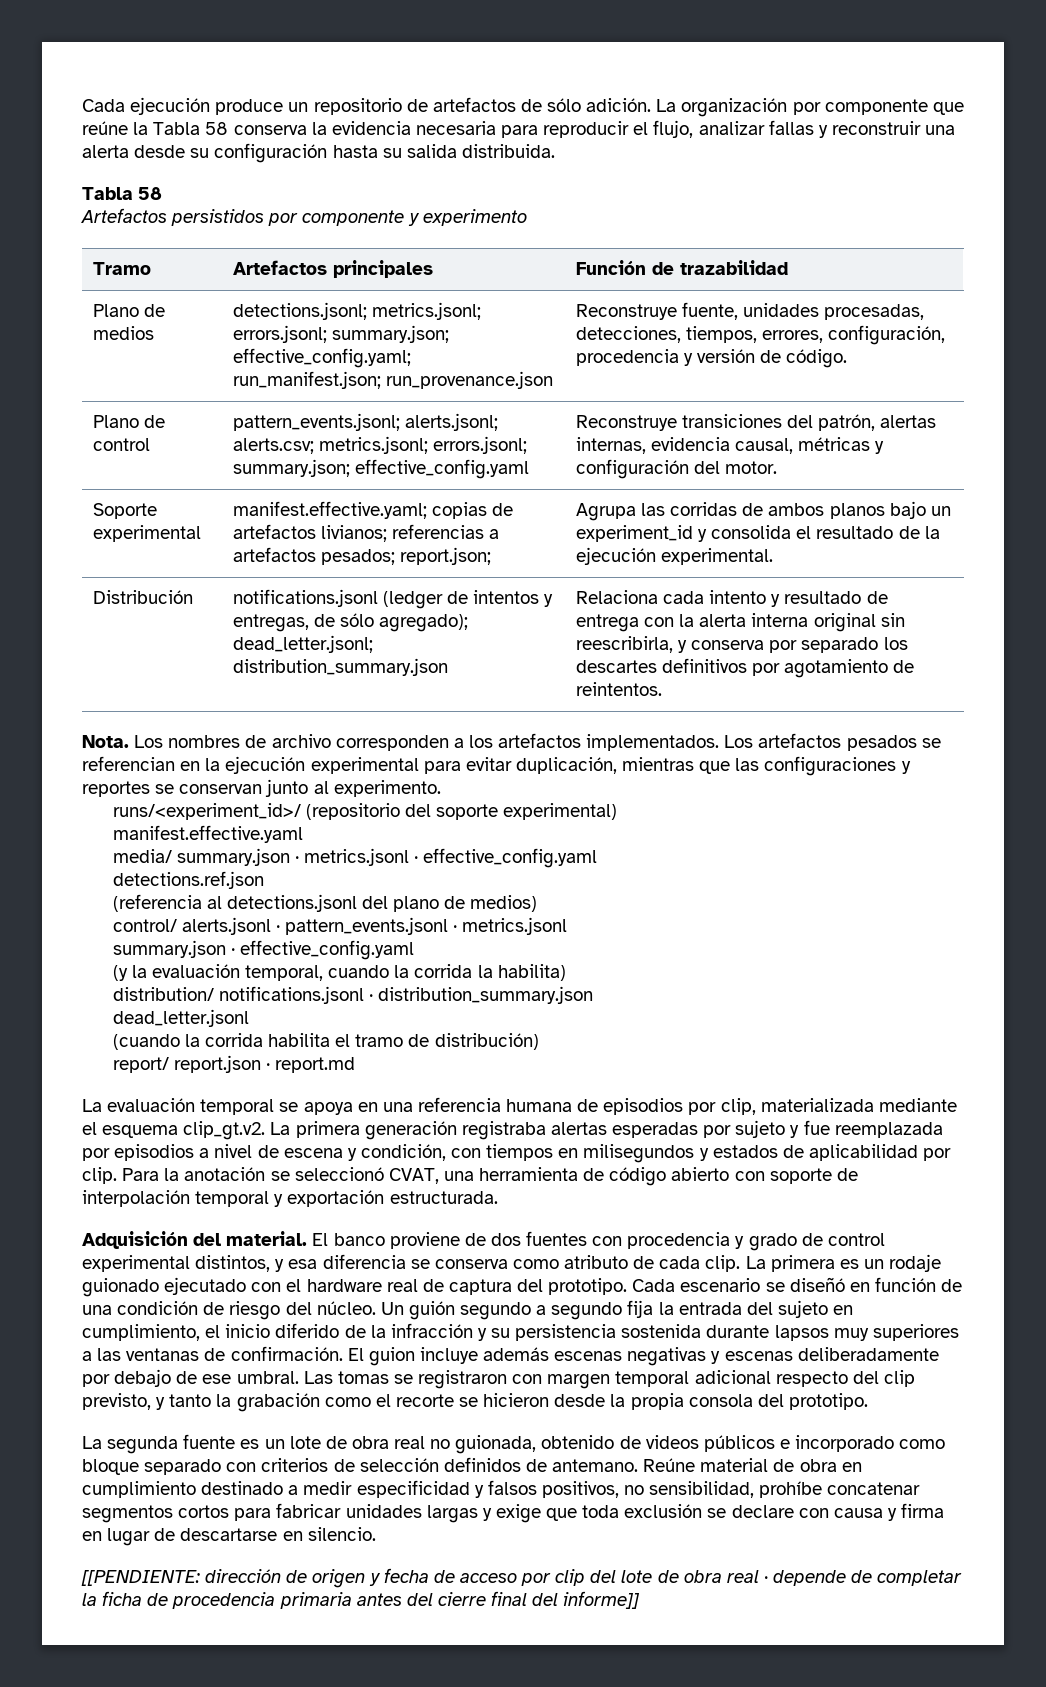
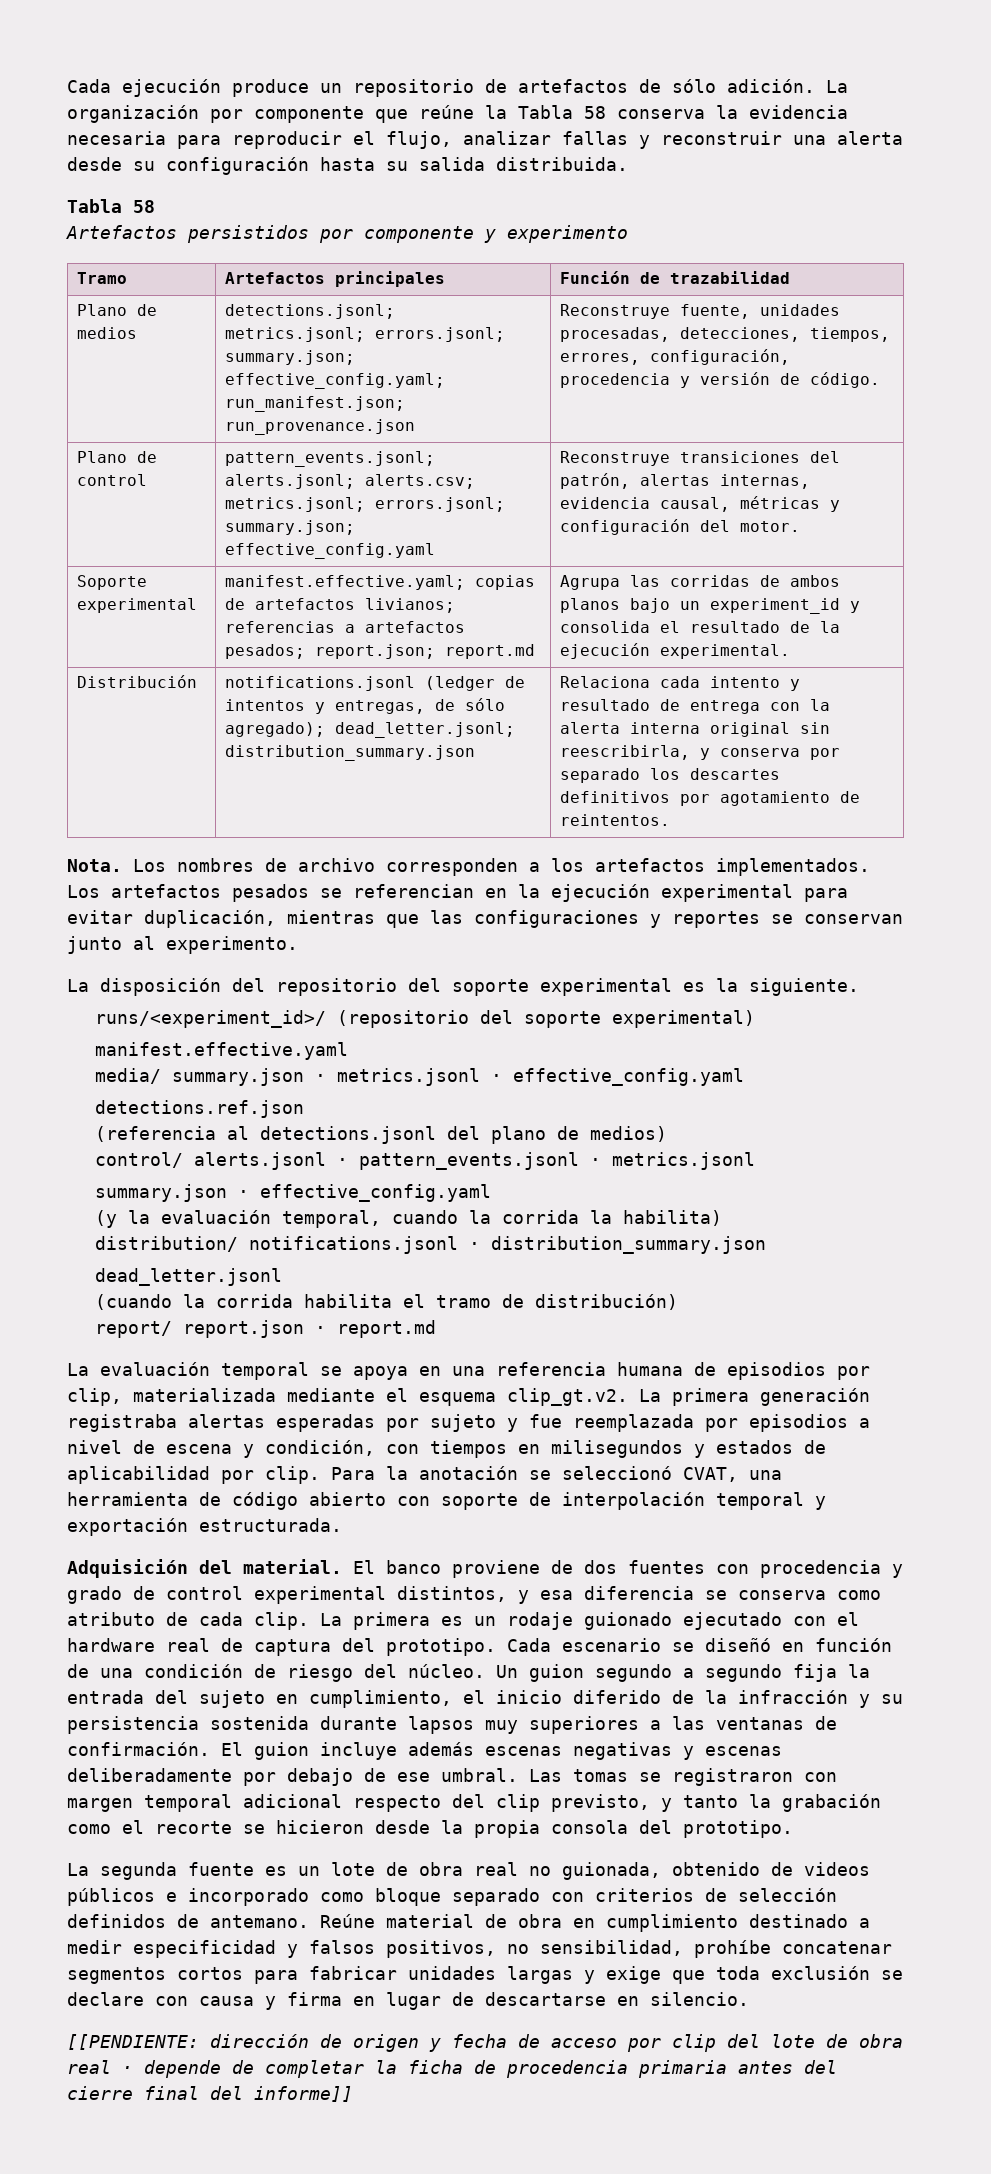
(492, 556) none -> [445,644,536,659] report.md
(441, 788) none -> [67,978,859,996] // La disposición del repositorio del soporte experimental es la siguiente.
[408,1301,455,1320] guión -> [529,1664,584,1682] guion

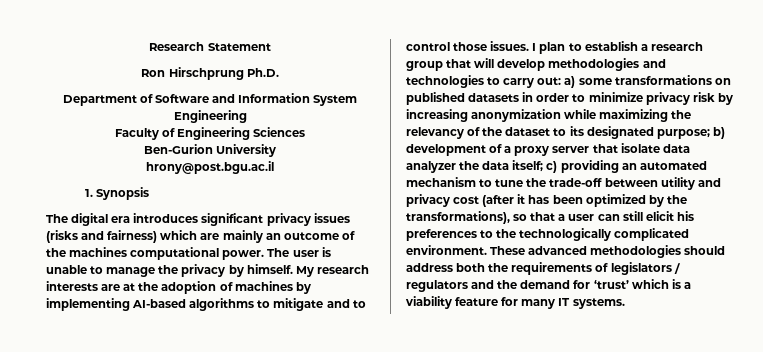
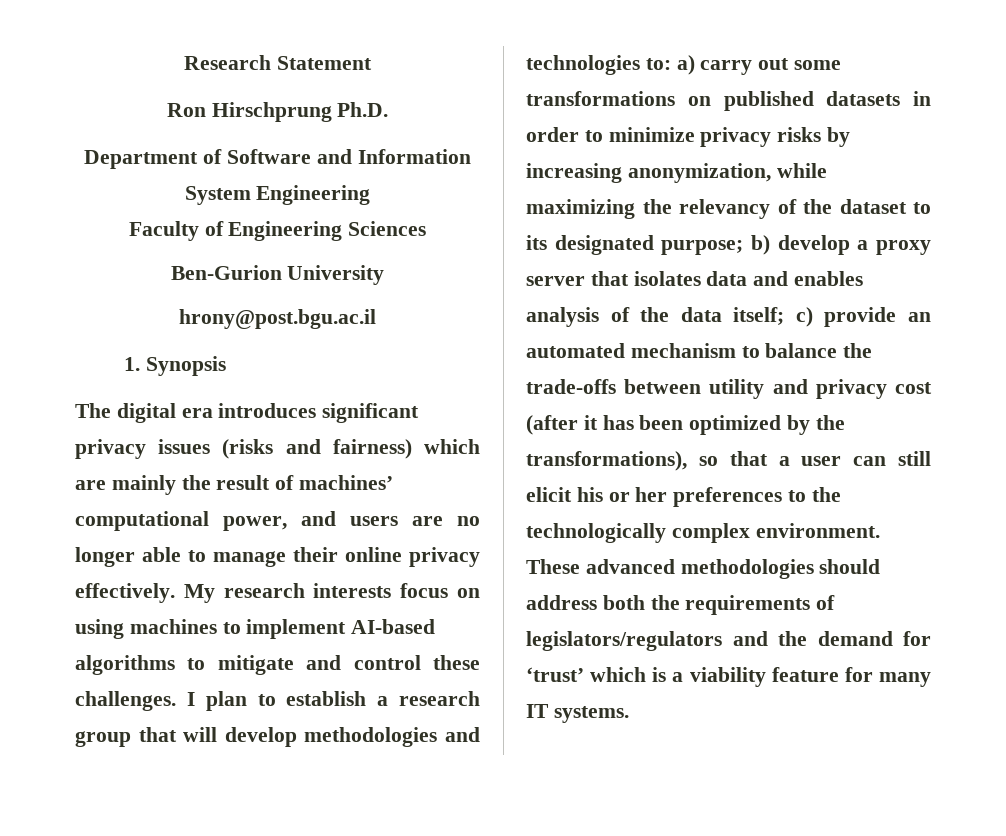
[265,231,355,240] [46,247,331,260] [46,264,369,277] [46,281,311,294] [46,298,130,311] an outcome of the machines computational power. The user is unable to manage the privacy by himself. My research interests are at the adoption of machines by implementing -> [181,475,394,490] [75,511,480,531] [75,547,480,567] [75,583,480,603] [75,619,347,639] the result of machines’ computational power, and users are no longer able to manage their online privacy effectively. My research interests focus on using machines to implement
[352,300,366,308] [406,41,530,51] to control those issues. -> [353,655,480,670] [75,691,176,711] control these challenges.
[487,76,576,88] to carry out: a) -> [645,55,790,75] to: a) carry out
[692,92,715,102] risk -> [777,127,822,142] risks
[471,109,562,122] anonymization -> [627,163,771,183] anonymization,
[406,144,503,156] development of -> [777,235,850,255] develop
[620,143,690,153] [406,161,456,173] isolate data analyzer -> [633,271,864,286] [526,307,630,327] isolates data and enables analysis of
[560,160,619,173] providing -> [824,307,897,327] provide
[495,178,603,187] tune the trade-off -> [765,343,873,358] [526,379,616,394] balance the trade-offs
(694, 216) none -> [608,487,668,502] or her
[614,228,690,241] complicated -> [671,523,750,543] complex
[610,262,681,275] [406,280,468,292] legislators / regulators -> [526,631,722,651] legislators/regulators

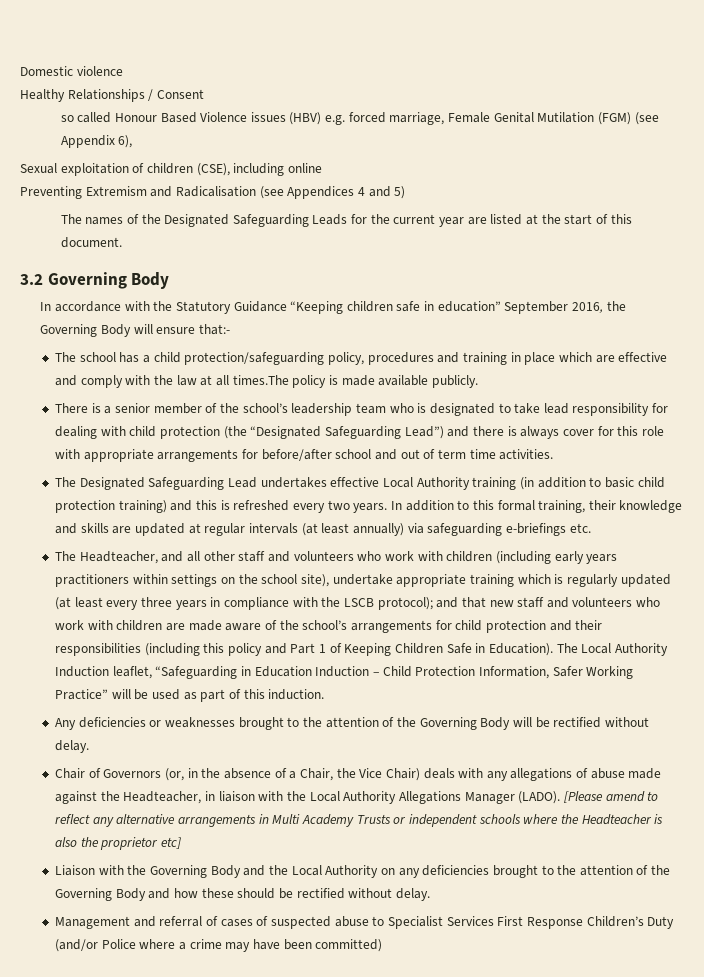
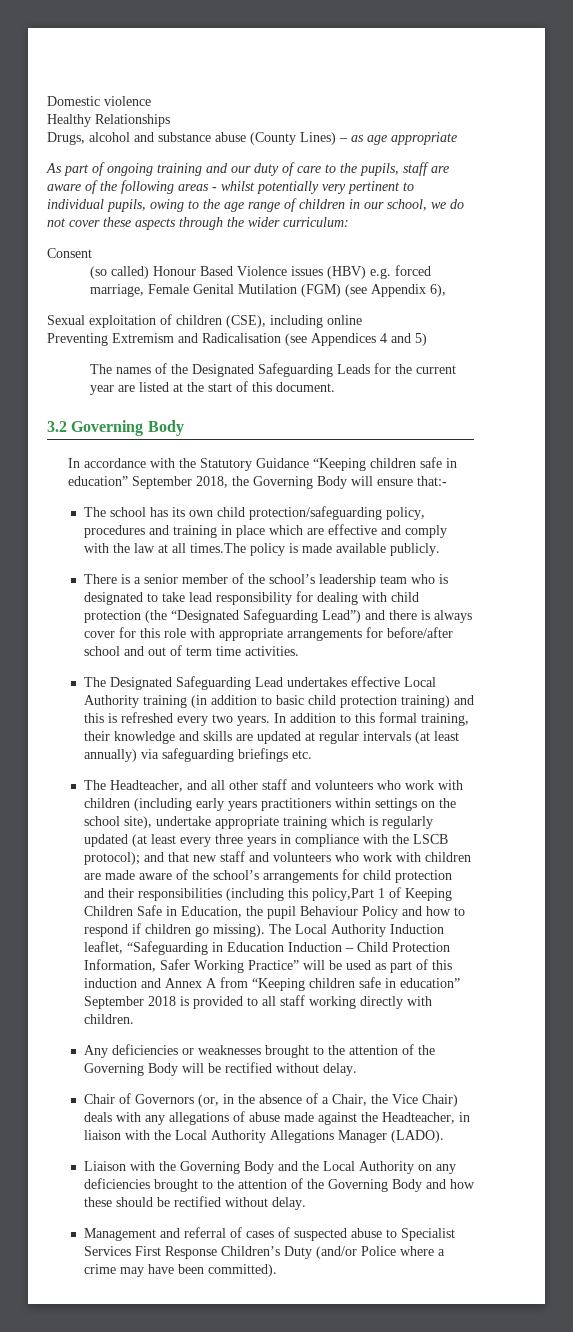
[148,89,154,101] / -> [47,132,457,145] [46,162,449,176] [47,180,414,194] [47,198,464,212] [47,217,349,230] // Drugs, alcohol and substance abuse (County Lines) – as age appropriate // As part of ongoing training and our duty of care to the pupils, staff are aware of the following areas - whilst potentially very pertinent to individual pupils, owing to the age range of children in our school, we do not cover these aspects through the wider curriculum: //
[60,112,112,123] so called -> [89,266,149,279] (so called)
[572,302,604,313] 2016, -> [196,476,229,488] 2018,
[143,355,151,363] a -> [171,507,213,517] its own
[505,523,566,536] e-briefings -> [237,748,288,762] briefings
[228,643,316,656] policy and Part -> [311,888,374,901] policy,Part
[488,643,553,656] Education). -> [180,906,465,919] [83,923,265,937] Education, the pupil Behaviour Policy and how to respond if children go missing).
[268,689,325,700] induction. -> [83,977,460,991] [83,995,432,1009] [83,1014,134,1024] induction and Annex A from “Keeping children safe in education” September 2018 is provided to all staff working directly with children.
[563,791,659,803] [55,814,664,827] [55,837,182,850] [Please amend to reflect any alternative arrangements in Multi Academy Trusts or independent schools where the Headteacher is also the proprietor etc] -> (444, 1136) none
[315,939,383,952] committed) -> [207,1264,277,1277] committed).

-------

> **WHAT YOU SHOULD DO**:
Before copying, set the pictures aside; then reproduce each entry above exactly.

> **SOLVED EXERCISE**:
(492, 556) none -> [445,644,536,659] report.md
(441, 788) none -> [67,978,859,996] // La disposición del repositorio del soporte experimental es la siguiente.
[408,1301,455,1320] guión -> [529,1664,584,1682] guion

[265,231,355,240] [46,247,331,260] [46,264,369,277] [46,281,311,294] [46,298,130,311] an outcome of the machines computational power. The user is unable to manage the privacy by himself. My research interests are at the adoption of machines by implementing -> [181,475,394,490] [75,511,480,531] [75,547,480,567] [75,583,480,603] [75,619,347,639] the result of machines’ computational power, and users are no longer able to manage their online privacy effectively. My research interests focus on using machines to implement
[352,300,366,308] [406,41,530,51] to control those issues. -> [353,655,480,670] [75,691,176,711] control these challenges.
[487,76,576,88] to carry out: a) -> [645,55,790,75] to: a) carry out
[692,92,715,102] risk -> [777,127,822,142] risks
[471,109,562,122] anonymization -> [627,163,771,183] anonymization,
[406,144,503,156] development of -> [777,235,850,255] develop
[620,143,690,153] [406,161,456,173] isolate data analyzer -> [633,271,864,286] [526,307,630,327] isolates data and enables analysis of
[560,160,619,173] providing -> [824,307,897,327] provide
[495,178,603,187] tune the trade-off -> [765,343,873,358] [526,379,616,394] balance the trade-offs
(694, 216) none -> [608,487,668,502] or her
[614,228,690,241] complicated -> [671,523,750,543] complex
[610,262,681,275] [406,280,468,292] legislators / regulators -> [526,631,722,651] legislators/regulators

[148,89,154,101] / -> [47,132,457,145] [46,162,449,176] [47,180,414,194] [47,198,464,212] [47,217,349,230] // Drugs, alcohol and substance abuse (County Lines) – as age appropriate // As part of ongoing training and our duty of care to the pupils, staff are aware of the following areas - whilst potentially very pertinent to individual pupils, owing to the age range of children in our school, we do not cover these aspects through the wider curriculum: //
[60,112,112,123] so called -> [89,266,149,279] (so called)
[572,302,604,313] 2016, -> [196,476,229,488] 2018,
[143,355,151,363] a -> [171,507,213,517] its own
[505,523,566,536] e-briefings -> [237,748,288,762] briefings
[228,643,316,656] policy and Part -> [311,888,374,901] policy,Part
[488,643,553,656] Education). -> [180,906,465,919] [83,923,265,937] Education, the pupil Behaviour Policy and how to respond if children go missing).
[268,689,325,700] induction. -> [83,977,460,991] [83,995,432,1009] [83,1014,134,1024] induction and Annex A from “Keeping children safe in education” September 2018 is provided to all staff working directly with children.
[563,791,659,803] [55,814,664,827] [55,837,182,850] [Please amend to reflect any alternative arrangements in Multi Academy Trusts or independent schools where the Headteacher is also the proprietor etc] -> (444, 1136) none
[315,939,383,952] committed) -> [207,1264,277,1277] committed).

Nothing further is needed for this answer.